### Given data
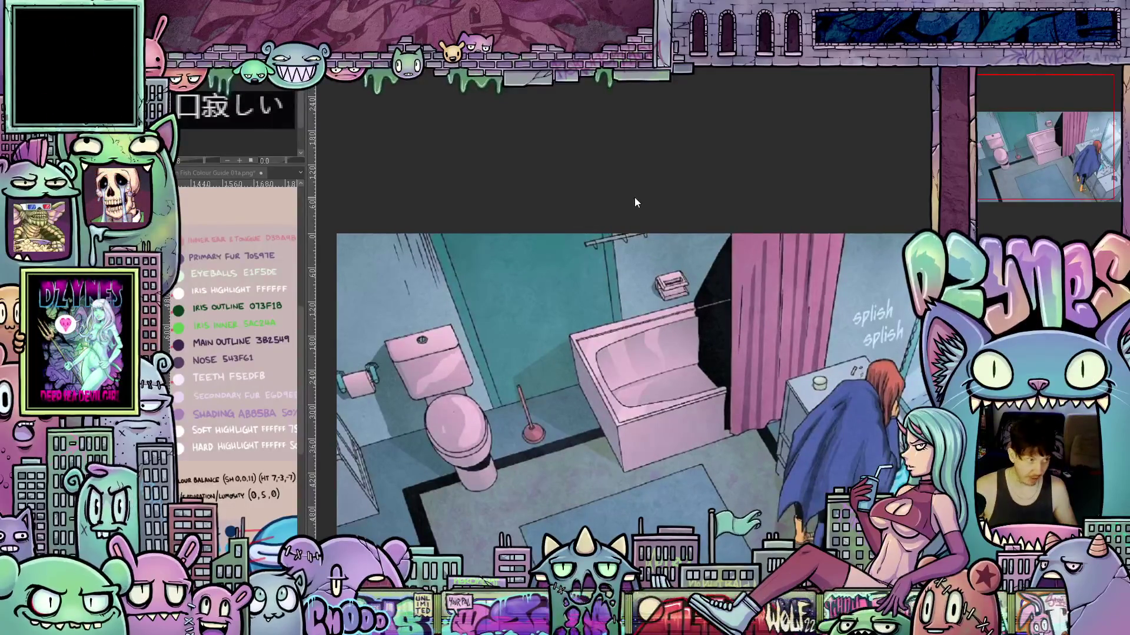
scroll(618, 240, "up", 1)
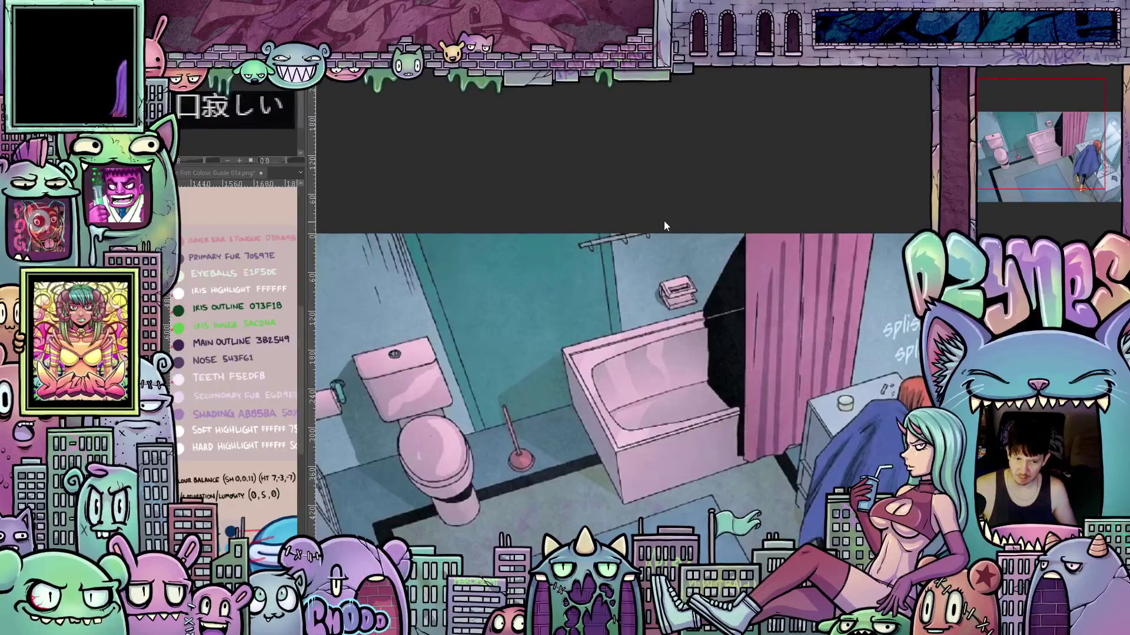
scroll(595, 233, "up", 2)
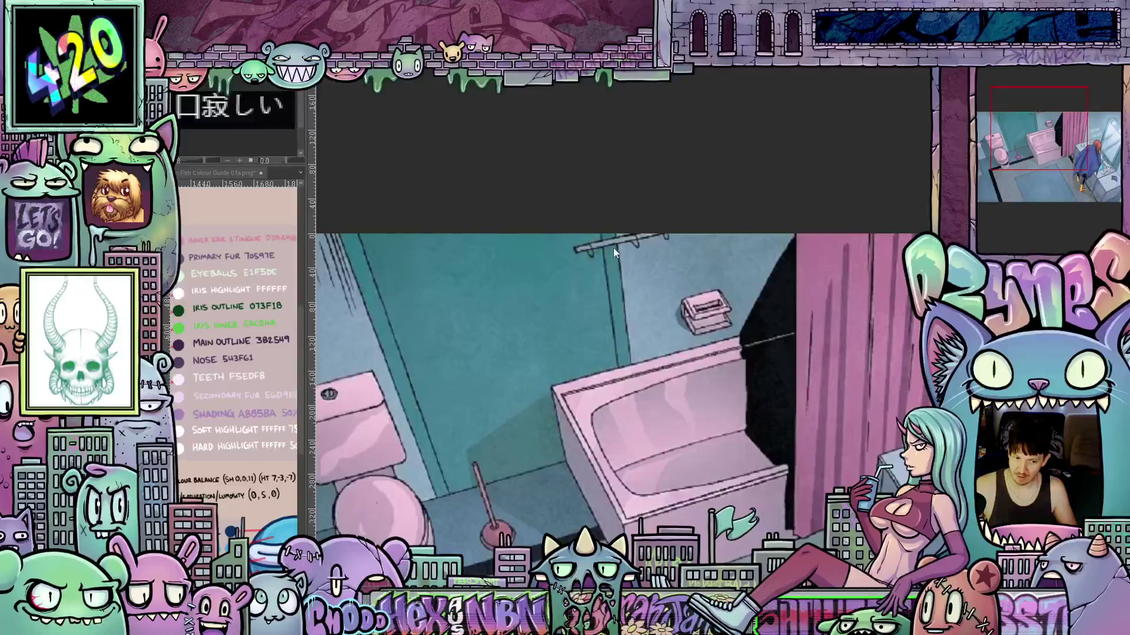
scroll(596, 231, "down", 2)
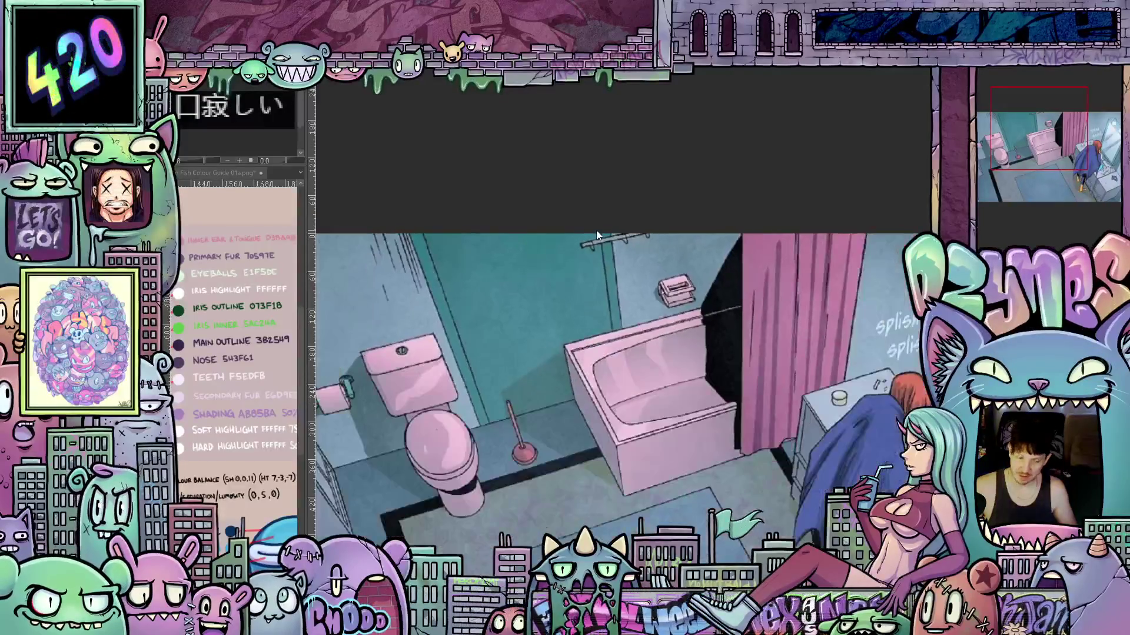
scroll(596, 231, "up", 2)
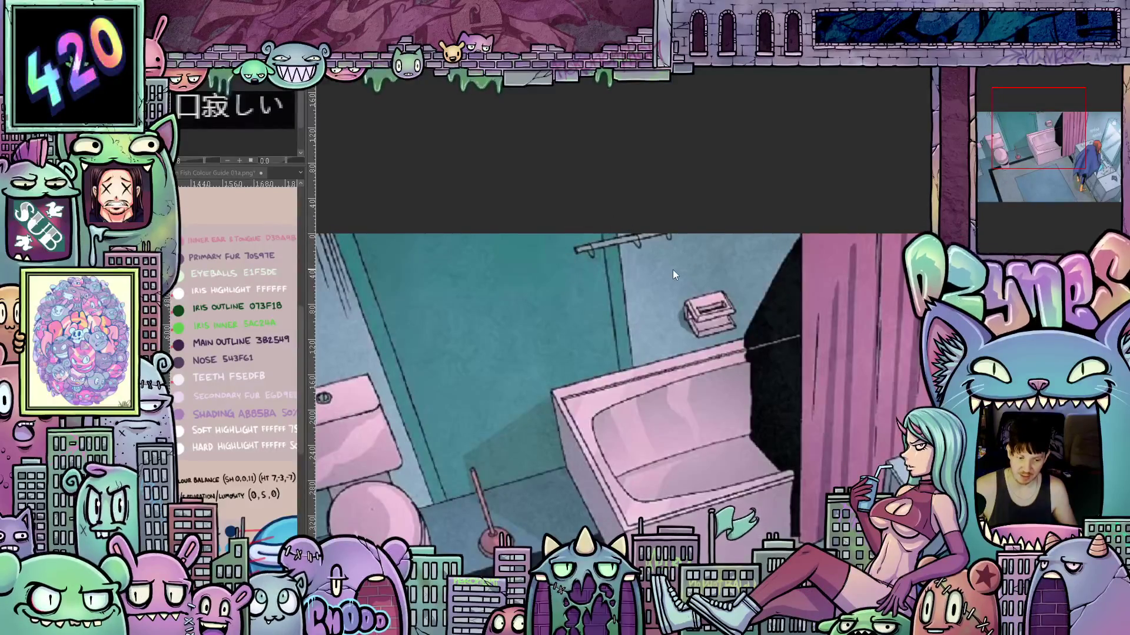
scroll(673, 274, "down", 1)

### Your goal
Go through the material and select each line with the string "down" in it.

### Problem solution
scroll(596, 231, "down", 2)
scroll(673, 274, "down", 1)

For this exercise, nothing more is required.